## DATA EXCERPTS
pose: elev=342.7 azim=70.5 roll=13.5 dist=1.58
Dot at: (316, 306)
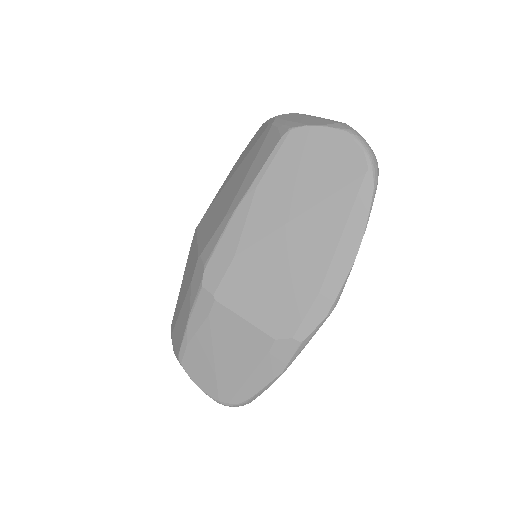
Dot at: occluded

* * *

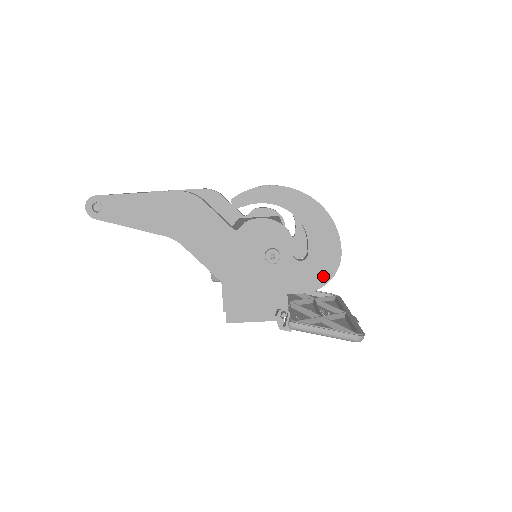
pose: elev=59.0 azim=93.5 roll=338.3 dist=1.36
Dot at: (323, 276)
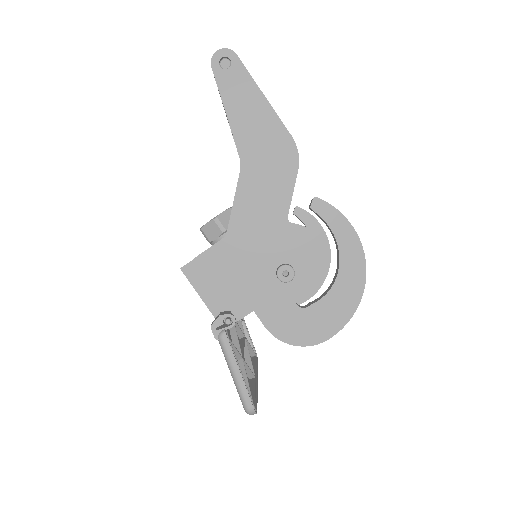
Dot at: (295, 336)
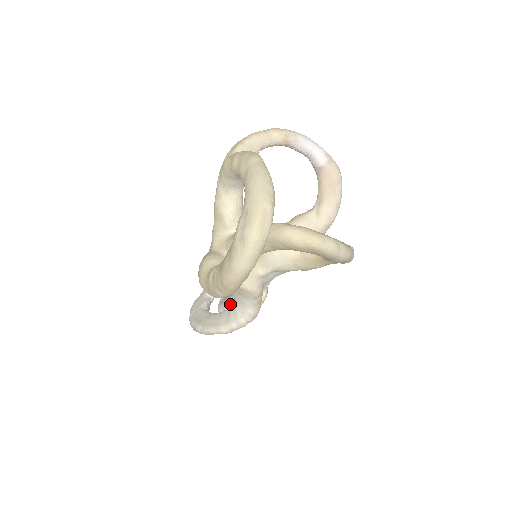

## WHAT IS NEEDED
Output the listing exactly, from the line containing "pose: elev=342.7 azim=70.5" to the line containing "Dot at: occluded", inclusive, leaving out the pictures.

## THE REPLY
pose: elev=342.7 azim=70.5 roll=13.5 dist=1.58
Dot at: (316, 306)
Dot at: occluded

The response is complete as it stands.